Bundesministerin Karin Prien besucht die Stiftung Bornplatzsynagoge und die Jüdische Gemeinde Hamburg
Die Stiftung Bornplatzsynagoge und die Jüdische Gemeinde Hamburg begrüßten die Bundesministerin für Bildung, Familie, Senioren, Frauen und Jugend, Karin Prien, sowie Hamburgs Senatorin für Wissenschaft, Forschung und Gleichstellung, Maryam Blumenthal, zu einem gemeinsamen Austausch über die Zukunft jüdischen Lebens in Deutschland und den Wiederaufbau der Bornplatzsynagoge.
Ein besonders bewegender Moment des Besuchs war die Begegnung mit der historischen Thora-Krone der alten Bornplatzsynagoge. Gemeinsam hielten Bundesministerin Karin Prien und Senatorin Maryam Blumenthal das bedeutende Erinnerungsstück in den Händen. Die Krone steht symbolisch für die Geschichte der einstigen Synagoge und für die Verantwortung, jüdisches Leben in Deutschland heute zu stärken und sichtbar zu machen.
Der Besuch fand im Rahmen einer deutschlandweiten Reise der Bundesministerin statt. Karin Prien sucht dabei gezielt das Gespräch mit jüdischen Gemeinden und Institutionen in den Bundesländern, um sich ein unmittelbares Bild von den Herausforderungen, Erwartungen und Perspektiven jüdischen Lebens in Deutschland zu machen.
Die Gespräche in Hamburg waren von großer Offenheit, Aufmerksamkeit und gegenseitigem Interesse geprägt. Die Bundesministerin nahm sich viel Zeit für die Anliegen der Gesprächspartnerinnen und Gesprächspartner und zeigte großes Interesse an den unterschiedlichen Facetten jüdischen Lebens in Hamburg.
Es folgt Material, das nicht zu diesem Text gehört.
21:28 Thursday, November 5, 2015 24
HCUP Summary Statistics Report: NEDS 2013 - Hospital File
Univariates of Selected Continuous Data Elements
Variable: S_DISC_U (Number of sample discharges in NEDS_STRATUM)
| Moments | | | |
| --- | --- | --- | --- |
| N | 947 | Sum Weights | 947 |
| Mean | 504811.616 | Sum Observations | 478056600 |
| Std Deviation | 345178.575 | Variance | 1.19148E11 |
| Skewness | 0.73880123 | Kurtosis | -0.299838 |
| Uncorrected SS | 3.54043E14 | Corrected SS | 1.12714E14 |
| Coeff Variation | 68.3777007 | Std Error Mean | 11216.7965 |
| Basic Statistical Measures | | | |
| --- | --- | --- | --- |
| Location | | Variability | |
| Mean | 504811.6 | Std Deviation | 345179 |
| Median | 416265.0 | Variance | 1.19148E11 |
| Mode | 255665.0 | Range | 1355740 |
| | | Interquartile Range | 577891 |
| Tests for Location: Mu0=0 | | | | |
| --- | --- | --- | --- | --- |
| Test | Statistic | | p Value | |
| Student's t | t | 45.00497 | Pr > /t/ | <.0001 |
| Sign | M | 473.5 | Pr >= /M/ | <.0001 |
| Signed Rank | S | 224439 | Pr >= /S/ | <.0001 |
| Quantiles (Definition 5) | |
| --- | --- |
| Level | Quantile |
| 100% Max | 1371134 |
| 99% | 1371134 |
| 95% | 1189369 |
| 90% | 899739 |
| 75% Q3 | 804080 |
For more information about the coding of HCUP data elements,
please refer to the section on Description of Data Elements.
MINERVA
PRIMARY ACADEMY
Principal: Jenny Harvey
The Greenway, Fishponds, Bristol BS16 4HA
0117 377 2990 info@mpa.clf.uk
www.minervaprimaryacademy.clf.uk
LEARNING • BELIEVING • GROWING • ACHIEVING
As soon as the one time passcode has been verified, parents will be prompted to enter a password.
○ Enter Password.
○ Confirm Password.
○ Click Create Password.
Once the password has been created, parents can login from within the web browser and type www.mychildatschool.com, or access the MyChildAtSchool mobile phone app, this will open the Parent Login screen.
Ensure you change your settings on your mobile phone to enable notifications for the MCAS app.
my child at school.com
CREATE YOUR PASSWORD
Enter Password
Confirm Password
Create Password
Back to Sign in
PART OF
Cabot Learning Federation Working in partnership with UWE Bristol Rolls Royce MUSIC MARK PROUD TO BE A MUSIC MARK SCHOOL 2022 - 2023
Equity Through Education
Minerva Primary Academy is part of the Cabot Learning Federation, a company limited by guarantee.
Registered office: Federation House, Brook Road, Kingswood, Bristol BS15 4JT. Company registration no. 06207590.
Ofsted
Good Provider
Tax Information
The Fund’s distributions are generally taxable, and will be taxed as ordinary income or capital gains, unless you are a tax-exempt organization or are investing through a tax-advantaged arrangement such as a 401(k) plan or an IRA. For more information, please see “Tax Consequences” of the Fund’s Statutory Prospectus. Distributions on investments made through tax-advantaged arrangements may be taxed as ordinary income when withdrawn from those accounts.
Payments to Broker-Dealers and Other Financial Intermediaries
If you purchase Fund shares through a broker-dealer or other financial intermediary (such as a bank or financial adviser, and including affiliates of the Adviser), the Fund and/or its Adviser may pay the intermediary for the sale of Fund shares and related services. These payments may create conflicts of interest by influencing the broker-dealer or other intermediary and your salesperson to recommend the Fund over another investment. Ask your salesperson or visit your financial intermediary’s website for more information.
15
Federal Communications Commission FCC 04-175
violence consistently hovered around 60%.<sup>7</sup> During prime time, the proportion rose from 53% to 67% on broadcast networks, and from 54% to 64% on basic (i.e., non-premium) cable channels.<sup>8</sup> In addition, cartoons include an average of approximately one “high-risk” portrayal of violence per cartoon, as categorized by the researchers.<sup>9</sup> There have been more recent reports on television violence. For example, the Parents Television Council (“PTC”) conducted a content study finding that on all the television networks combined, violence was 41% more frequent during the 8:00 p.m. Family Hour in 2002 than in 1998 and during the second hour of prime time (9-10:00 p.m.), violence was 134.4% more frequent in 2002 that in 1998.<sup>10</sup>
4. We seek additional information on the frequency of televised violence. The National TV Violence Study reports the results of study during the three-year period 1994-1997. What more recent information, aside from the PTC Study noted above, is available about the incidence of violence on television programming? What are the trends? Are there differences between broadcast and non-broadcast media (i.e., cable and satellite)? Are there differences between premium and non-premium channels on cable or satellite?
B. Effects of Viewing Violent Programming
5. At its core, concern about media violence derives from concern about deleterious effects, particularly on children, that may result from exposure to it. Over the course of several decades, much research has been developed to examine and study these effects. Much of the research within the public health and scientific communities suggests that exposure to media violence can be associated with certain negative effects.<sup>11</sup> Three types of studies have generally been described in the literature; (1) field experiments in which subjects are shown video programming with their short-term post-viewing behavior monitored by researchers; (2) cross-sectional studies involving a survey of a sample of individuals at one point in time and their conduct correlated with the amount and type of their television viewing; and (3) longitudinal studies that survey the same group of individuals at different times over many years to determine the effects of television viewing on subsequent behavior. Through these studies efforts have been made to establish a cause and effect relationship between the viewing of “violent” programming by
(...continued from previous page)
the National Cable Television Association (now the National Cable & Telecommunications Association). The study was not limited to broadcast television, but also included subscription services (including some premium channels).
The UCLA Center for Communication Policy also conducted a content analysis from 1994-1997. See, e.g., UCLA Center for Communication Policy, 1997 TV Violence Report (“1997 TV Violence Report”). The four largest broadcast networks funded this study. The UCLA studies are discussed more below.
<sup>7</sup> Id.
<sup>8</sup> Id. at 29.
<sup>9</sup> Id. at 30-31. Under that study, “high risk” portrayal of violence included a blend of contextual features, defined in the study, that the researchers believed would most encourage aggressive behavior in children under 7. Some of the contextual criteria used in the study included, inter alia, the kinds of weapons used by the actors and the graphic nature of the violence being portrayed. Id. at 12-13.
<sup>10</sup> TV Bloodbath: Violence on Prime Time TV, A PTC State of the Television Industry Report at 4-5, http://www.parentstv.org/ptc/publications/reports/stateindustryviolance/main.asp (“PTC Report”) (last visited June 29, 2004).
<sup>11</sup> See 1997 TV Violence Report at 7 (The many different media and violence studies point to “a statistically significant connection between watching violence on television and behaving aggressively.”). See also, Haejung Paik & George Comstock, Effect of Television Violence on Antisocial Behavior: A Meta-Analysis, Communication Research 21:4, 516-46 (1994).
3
Ein Schwerpunkt des Besuchs war der Wiederaufbau der Bornplatzsynagoge. Vertreterinnen und Vertreter der Stiftung berichteten über den aktuellen Stand des Projekts, die architektonischen Planungen und die nächsten Schritte auf dem Weg zur Realisierung des Vorhabens.
Auch die aktuellen Herausforderungen des Projekts wurden offen angesprochen. Insbesondere der notwendige Rückbau des Hochbunkers auf dem Gelände bleibt eine zentrale Voraussetzung für die weitere Umsetzung des Vorhabens. Die Beteiligten tauschten sich über die bestehenden Hürden und die erforderlichen nächsten Schritte aus. Senatorin Maryam Blumenthal bekräftigte dabei ebenso wie die anwesenden politischen Vertreterinnen und Vertreter die Bereitschaft, die notwendigen Prozesse weiterhin aktiv zu begleiten und die Voraussetzungen für die nächsten Projektphasen voranzubringen.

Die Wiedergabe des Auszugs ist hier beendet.